Prendre des risques en mer plutôt que de végéter dans des campements régulièrement démantelés, c'est l'obsession de dizaines d'Iraniens qui n'hésitent plus à embarquer à bord de canots de fortune pour l'Angleterre, face au cadenassage des passages en ferries et camions à Calais (Pas-de-Calais).

Quelque 500 migrants, en majorité Iraniens, ont cherché à rejoindre l'Angleterre par la mer l'an dernier, en novembre et décembre en particulier ; 276 d'entre eux ont réussi, les autres ont été interceptés par les autorités françaises, selon un bilan du ministère de l'Intérieur.

Entre Boulogne-sur-Mer et Calais, des plages de Wissant, Ambleteuse ou Audinghen, de petits groupes se lancent la nuit à bord de canots pneumatiques parfois gonflés sur place, dotés d'un moteur souvent trop peu puissant pour le nombre de passagers.

"Je vais en trouver un nouveau (bateau), peut-être en Belgique, peut-être en Allemagne, peut-être de quelqu'un en Angleterre.
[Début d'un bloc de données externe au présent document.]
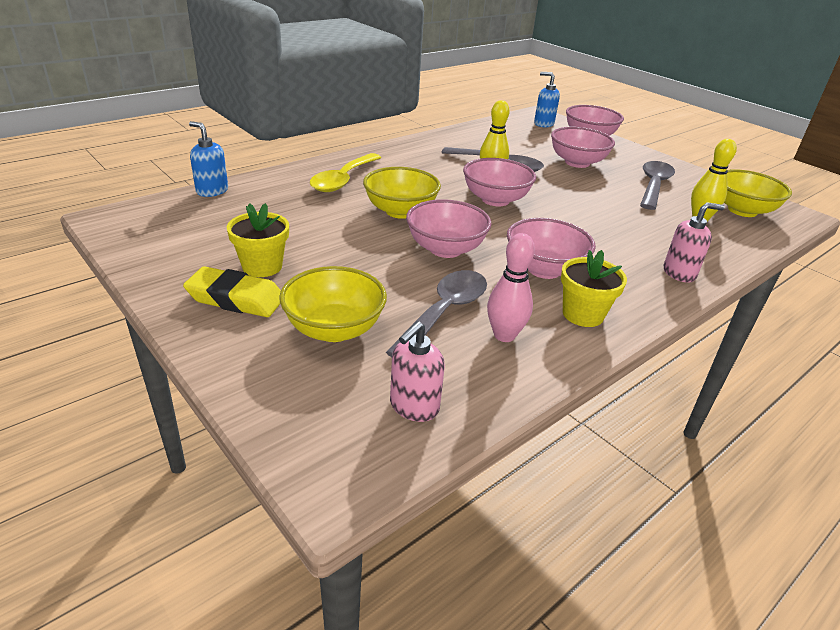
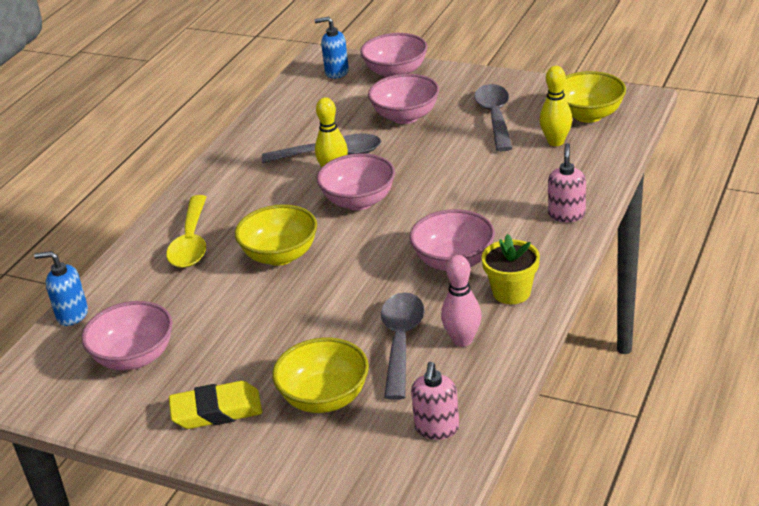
camera: 20 degrees left, 0 degrees up
(262, 266) = (208, 371): yellow flower pot -> none
(445, 249) = (355, 279): pink bowl -> pink bowl (134, 357)
(679, 273) = (566, 214): pink soap dispenser -> pink soap dispenser turned 45 degrees counterclockwise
Si on a de l'argent, ce n'est pas un problème", poursuit-il, évaluant à 5.000 euros le prix d'une embarcation, à partager entre les passagers, contre plus de 10.000 euros pour les traversées 'garanties' des passeurs par des camions.
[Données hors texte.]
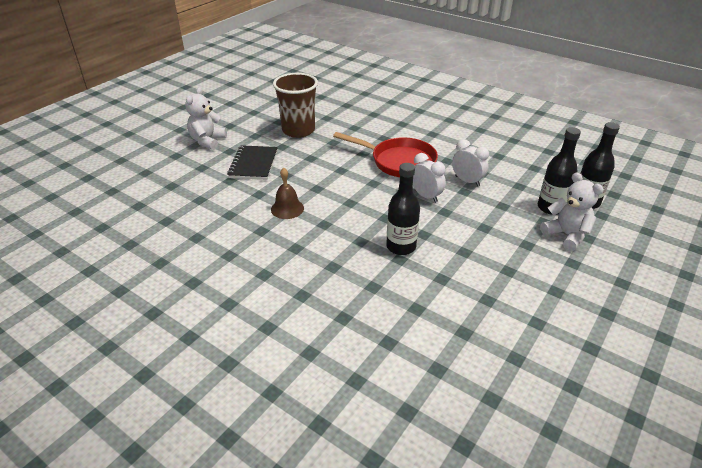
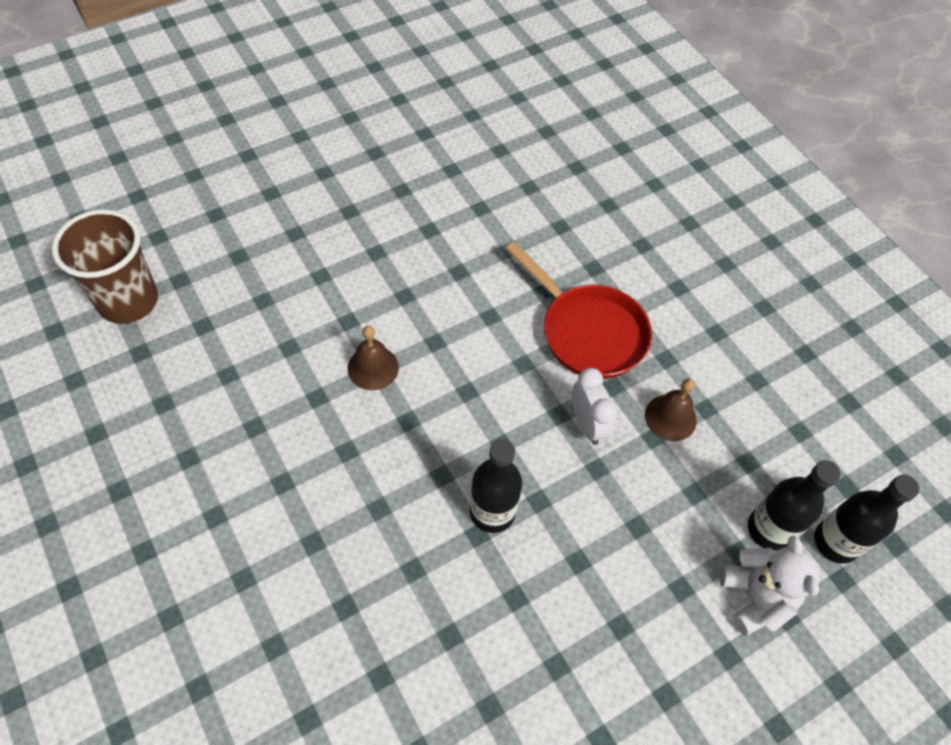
camera: 20 degrees right, 20 degrees up
(207, 141) = (328, 177): white teddy bear -> none
(253, 164) = (370, 254): black notebook -> none
(298, 130) = (471, 202): brown cup -> brown cup (128, 301)
(467, 181) = (670, 417): white clock -> brown bell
"Peut-être les Européens ont-ils peur de mourir, mais pour nous c'est normal, nous savons que nous allons mourir un jour. Peut-être ici", ajoute-t-il.
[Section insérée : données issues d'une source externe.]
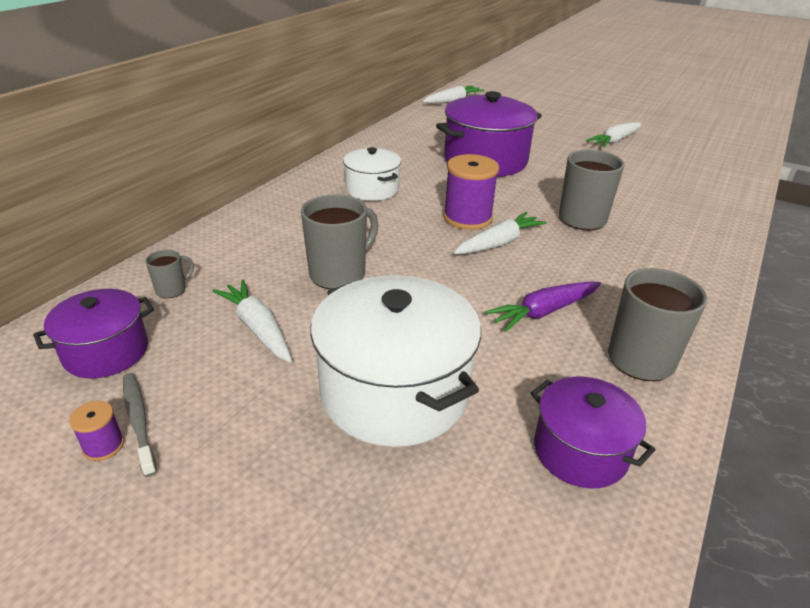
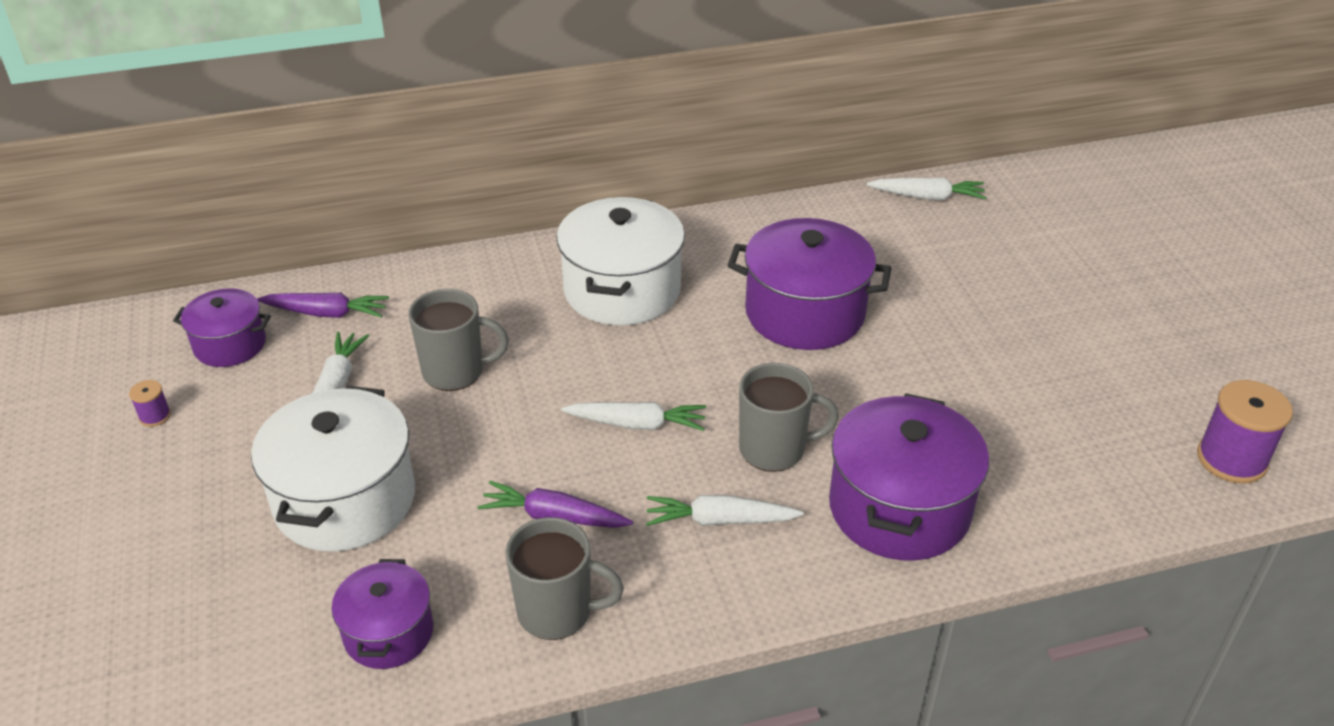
camera: 45 degrees right, 5 degrees up
(139, 421) = (188, 412): grey toothbrush -> none
(172, 290) = (326, 313): grey mug -> purple carrot
(372, 189) = (622, 290): white pot -> white pot, size x1.73
(467, 218) = (656, 378): purple spool -> purple spool (1231, 459)
(614, 141) = (1034, 369): white carrot -> white carrot (719, 520)
(676, 213) = (899, 508): none -> purple pot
UN AFFLUX D'IRANIENS À CALAIS

C'est l'arrivée à Douvres d'un bateau de pêche volé à Boulogne-sur-Mer avec 17 migrants à bord, l'Épervier, le 13 novembre, qui a donné le coup d'envoi de ces traversées, estime le sous-préfet de la ville, Jean-Philippe Vennin. Il cite la forte sécurisation du port de Calais et du tunnel sous la Manche mais aussi une météo favorable comme facteurs d'explication.

"Nous avons des passeurs (...) qui jouent sur le fait qu'il va y avoir prochainement le Brexit pour dire qu'il faut se dépêcher de faire la traversée alors qu'il n'y aura aucune modification dans la législation côté anglais ou français s'agissant du droit d'asile", souligne-t-il en outre.

Les Britanniques, qui participent au financement de la sécurité à Calais, se sont engagés cette année à prendre en charge l'achat par la France de matériel de surveillance pour prévenir ces traversées (drones, radars, vidéosurveillance), a annoncé le ministre de l'Intérieur Christophe Castaner.

Maya Konforti, figure de l'aide aux exilés au sein de l'association l'Auberge des migrants, relativise la nouveauté de ces traversées et rappelle qu'il y a trois ans déjà, des Iraniens la tentaient.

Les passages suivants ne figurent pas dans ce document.